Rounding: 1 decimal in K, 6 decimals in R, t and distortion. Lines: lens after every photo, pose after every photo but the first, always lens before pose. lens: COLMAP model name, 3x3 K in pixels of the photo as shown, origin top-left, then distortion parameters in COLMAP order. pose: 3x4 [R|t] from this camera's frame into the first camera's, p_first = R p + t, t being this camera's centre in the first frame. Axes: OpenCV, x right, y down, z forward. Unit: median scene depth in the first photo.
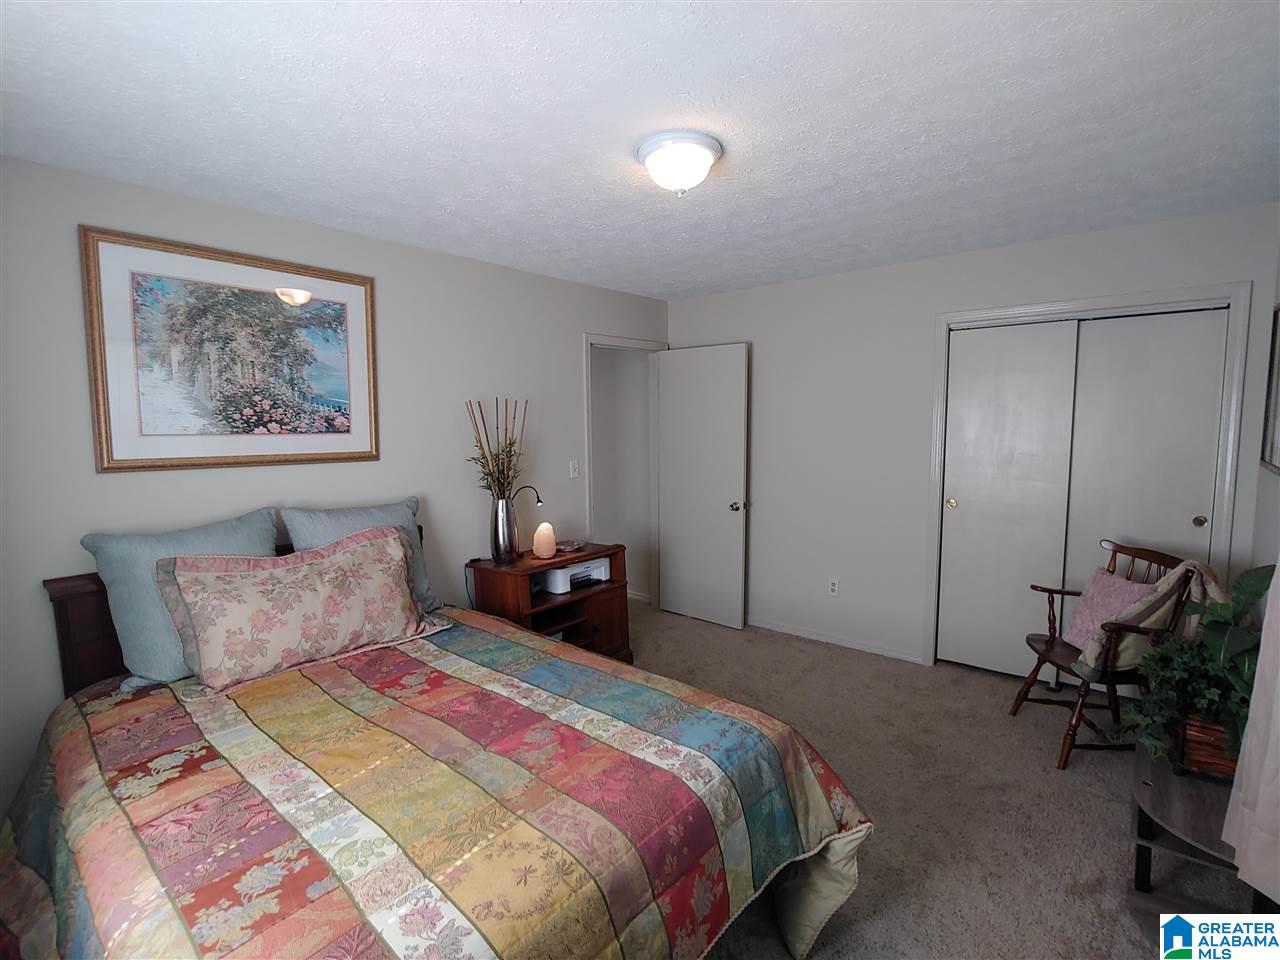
lens RADIAL K [[605.5, 0, 638.7], [0, 605.5, 474.3], [0, 0, 1]] dist [-0.021484, 0.001367]
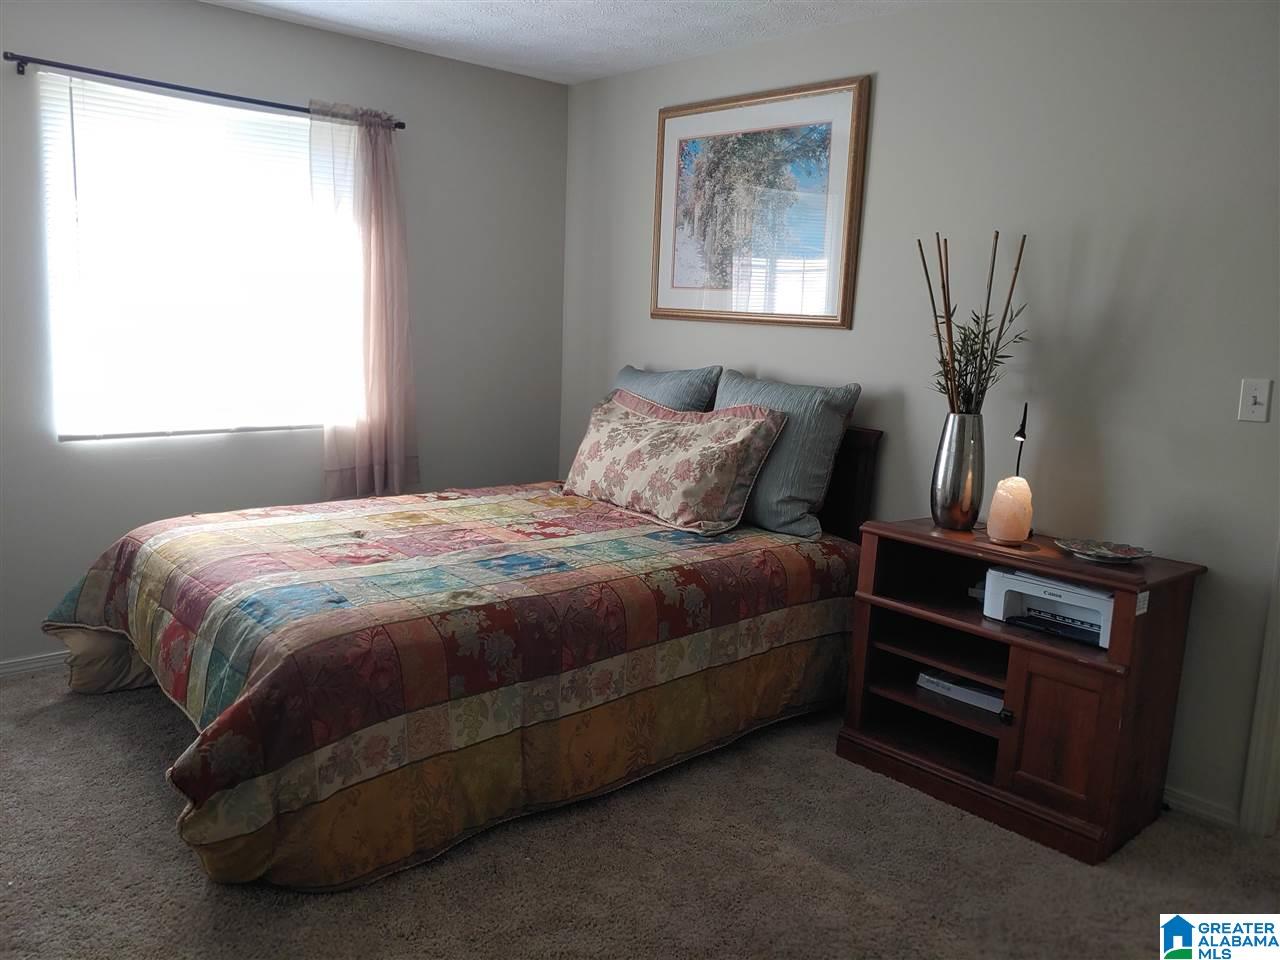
lens RADIAL K [[963.3, 0, 634.7], [0, 963.3, 466.5], [0, 0, 1]] dist [0.009429, -0.030549]
pose [[-0.131514, 0.161825, -0.978017, 0.962601], [-0.124032, 0.976147, 0.178194, -0.046363], [0.983524, 0.144740, -0.108305, 1.105898]]
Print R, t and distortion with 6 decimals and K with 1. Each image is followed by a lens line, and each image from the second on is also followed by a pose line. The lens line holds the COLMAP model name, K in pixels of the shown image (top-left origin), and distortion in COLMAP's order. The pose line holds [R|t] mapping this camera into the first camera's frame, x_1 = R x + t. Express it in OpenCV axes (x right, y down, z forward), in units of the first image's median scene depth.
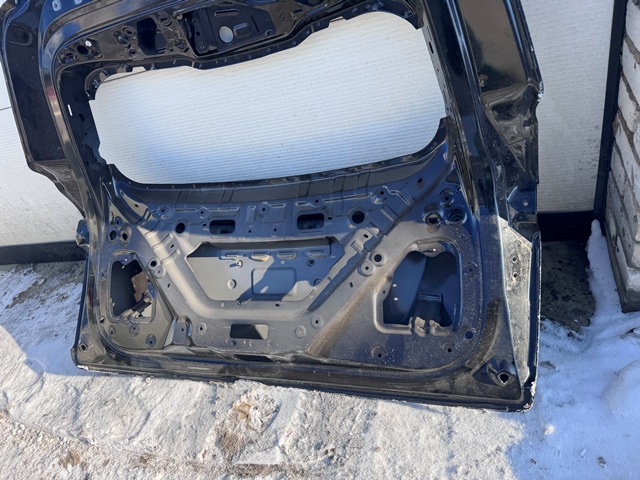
lens RADIAL K [[451.3, 0, 322.5], [0, 451.3, 225.9], [0, 0, 1]] dist [0.061762, -0.064647]
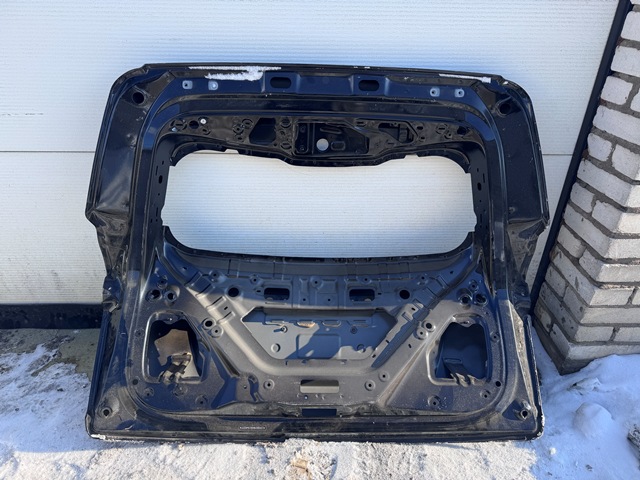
lens RADIAL K [[451.3, 0, 322.5], [0, 451.3, 225.9], [0, 0, 1]] dist [0.061762, -0.064647]
pose [[0.904083, 0.161310, 0.395744, -0.647237], [-0.060817, 0.965165, -0.254474, 0.128737], [-0.423007, 0.205998, 0.882400, -0.091276]]
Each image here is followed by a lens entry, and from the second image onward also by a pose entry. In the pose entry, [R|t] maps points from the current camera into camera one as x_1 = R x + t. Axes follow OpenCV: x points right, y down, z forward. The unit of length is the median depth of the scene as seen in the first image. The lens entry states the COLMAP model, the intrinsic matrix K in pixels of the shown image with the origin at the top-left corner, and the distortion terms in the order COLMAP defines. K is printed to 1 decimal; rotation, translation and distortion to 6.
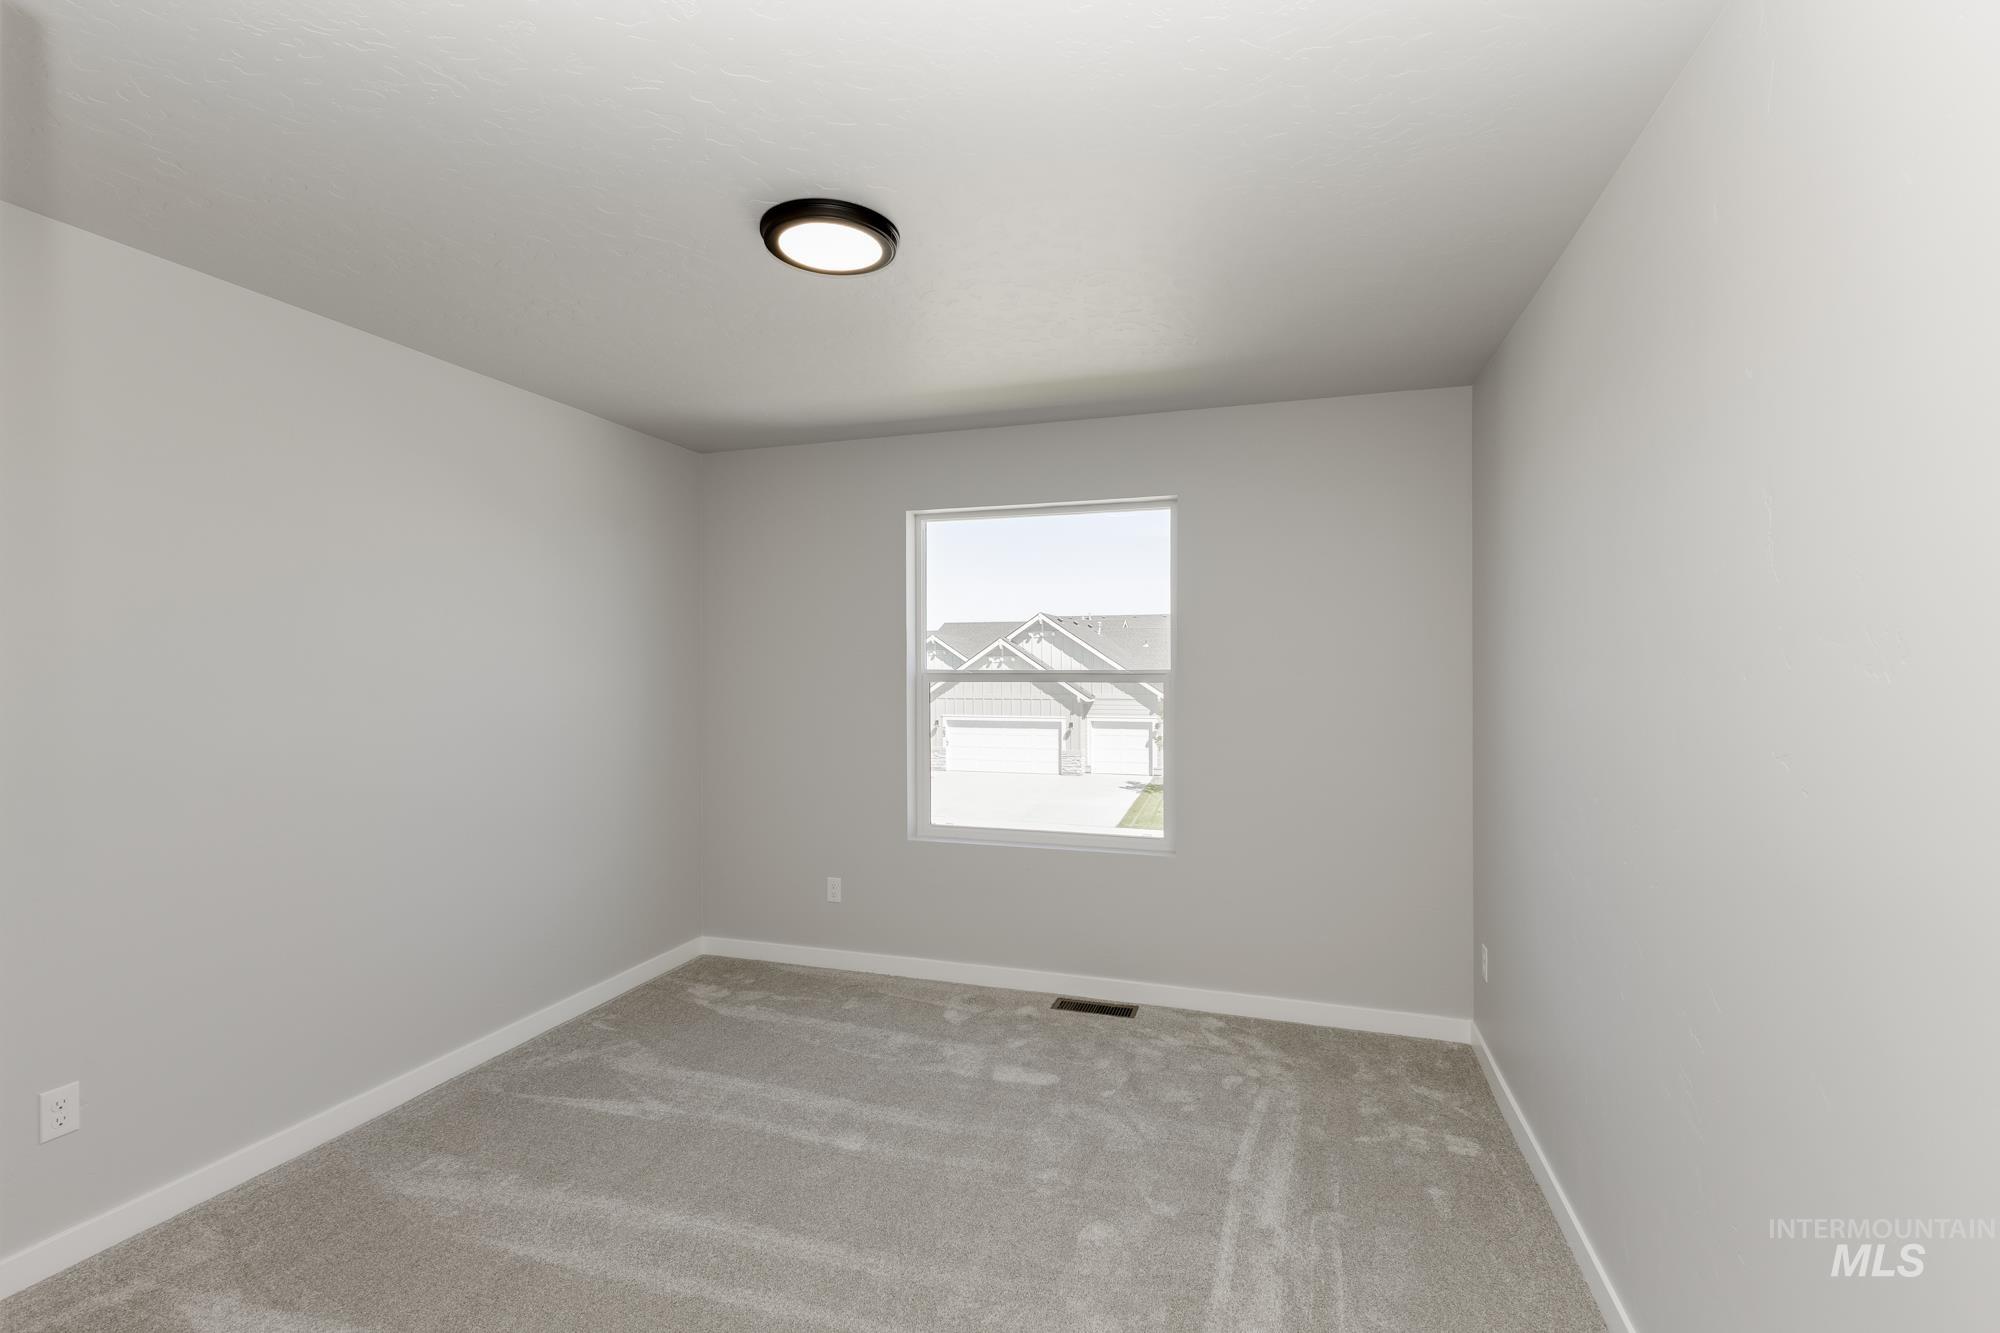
lens RADIAL K [[870.5, 0, 1007.7], [0, 870.5, 667.8], [0, 0, 1]] dist [0.017662, -0.008669]
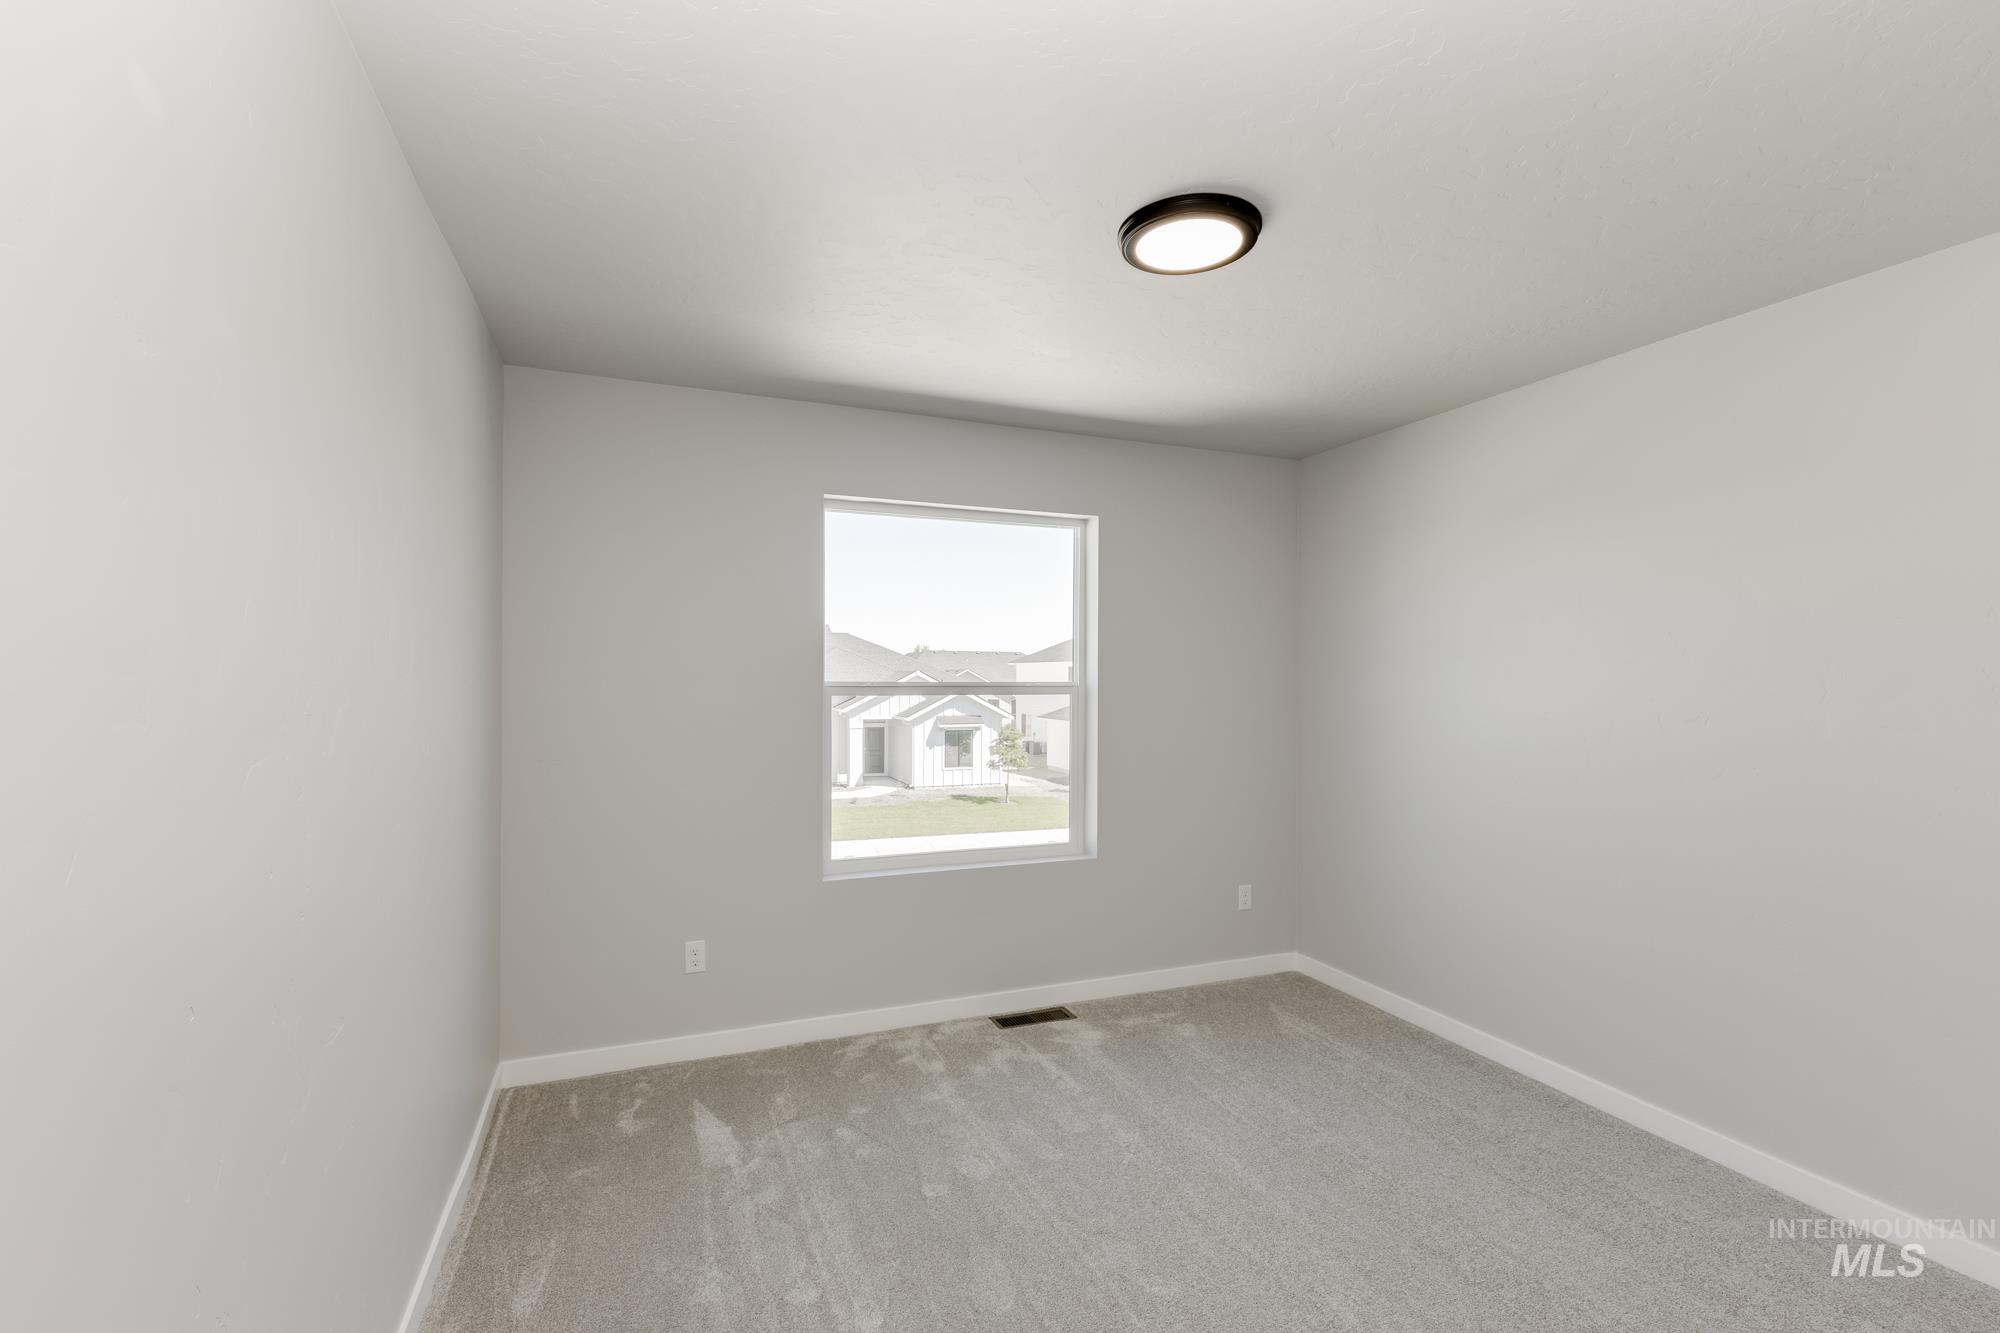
lens RADIAL K [[870.5, 0, 1007.7], [0, 870.5, 667.8], [0, 0, 1]] dist [0.017662, -0.008669]
pose [[0.759157, 0.016961, 0.650687, -0.574355], [-0.001051, 0.999691, -0.024832, 0.011974], [-0.650907, 0.018167, 0.758940, 0.232254]]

◇ ◇ ◇ ◇

Please render the entire listing above as a numbered list, leaving out blank lines and keeping the pictures out of your answer.

**Written answer**
1. Rounding: 1 decimal in K, 6 decimals in R, t and distortion. Lines: lens after every photo, pose after every photo but the first, always lens before pose. lens: COLMAP model name, 3x3 K in pixels of the photo as shown, origin top-left, then distortion parameters in COLMAP order. pose: 3x4 [R|t] from this camera's frame into the first camera's, p_first = R p + t, t being this camera's centre in the first frame. Axes: OpenCV, x right, y down, z forward. Unit: median scene depth in the first photo.
2. lens RADIAL K [[605.5, 0, 638.7], [0, 605.5, 474.3], [0, 0, 1]] dist [-0.021484, 0.001367]
3. lens RADIAL K [[963.3, 0, 634.7], [0, 963.3, 466.5], [0, 0, 1]] dist [0.009429, -0.030549]
4. pose [[-0.131514, 0.161825, -0.978017, 0.962601], [-0.124032, 0.976147, 0.178194, -0.046363], [0.983524, 0.144740, -0.108305, 1.105898]]
5. Print R, t and distortion with 6 decimals and K with 1. Each image is followed by a lens line, and each image from the second on is also followed by a pose line. The lens line holds the COLMAP model name, K in pixels of the shown image (top-left origin), and distortion in COLMAP's order. The pose line holds [R|t] mapping this camera into the first camera's frame, x_1 = R x + t. Express it in OpenCV axes (x right, y down, z forward), in units of the first image's median scene depth.
6. lens RADIAL K [[451.3, 0, 322.5], [0, 451.3, 225.9], [0, 0, 1]] dist [0.061762, -0.064647]
7. lens RADIAL K [[451.3, 0, 322.5], [0, 451.3, 225.9], [0, 0, 1]] dist [0.061762, -0.064647]
8. pose [[0.904083, 0.161310, 0.395744, -0.647237], [-0.060817, 0.965165, -0.254474, 0.128737], [-0.423007, 0.205998, 0.882400, -0.091276]]
9. Each image here is followed by a lens entry, and from the second image onward also by a pose entry. In the pose entry, [R|t] maps points from the current camera into camera one as x_1 = R x + t. Axes follow OpenCV: x points right, y down, z forward. The unit of length is the median depth of the scene as seen in the first image. The lens entry states the COLMAP model, the intrinsic matrix K in pixels of the shown image with the origin at the top-left corner, and the distortion terms in the order COLMAP defines. K is printed to 1 decimal; rotation, translation and distortion to 6.
10. lens RADIAL K [[870.5, 0, 1007.7], [0, 870.5, 667.8], [0, 0, 1]] dist [0.017662, -0.008669]
11. lens RADIAL K [[870.5, 0, 1007.7], [0, 870.5, 667.8], [0, 0, 1]] dist [0.017662, -0.008669]
12. pose [[0.759157, 0.016961, 0.650687, -0.574355], [-0.001051, 0.999691, -0.024832, 0.011974], [-0.650907, 0.018167, 0.758940, 0.232254]]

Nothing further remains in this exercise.